Aufgabenstellung:
Ersetze in allen Datensätzen „Wisata“ durch „Pariwisata“ und gib die Zeilen sonst unverändert wieder. Lass die Bilder in der Antwort weg.

Bereitgestellte Datensätze:
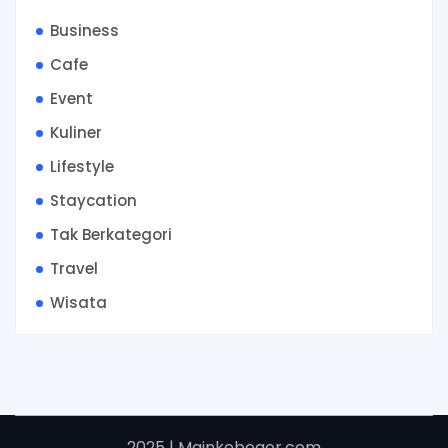
Business
Cafe
Event
Kuliner
Lifestyle
Staycation
Tak Berkategori
Travel
Wisata
2025 | Mainkebogor.com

Ergebnis der Übung:
Business
Cafe
Event
Kuliner
Lifestyle
Staycation
Tak Berkategori
Travel
Pariwisata
2025 | Mainkebogor.com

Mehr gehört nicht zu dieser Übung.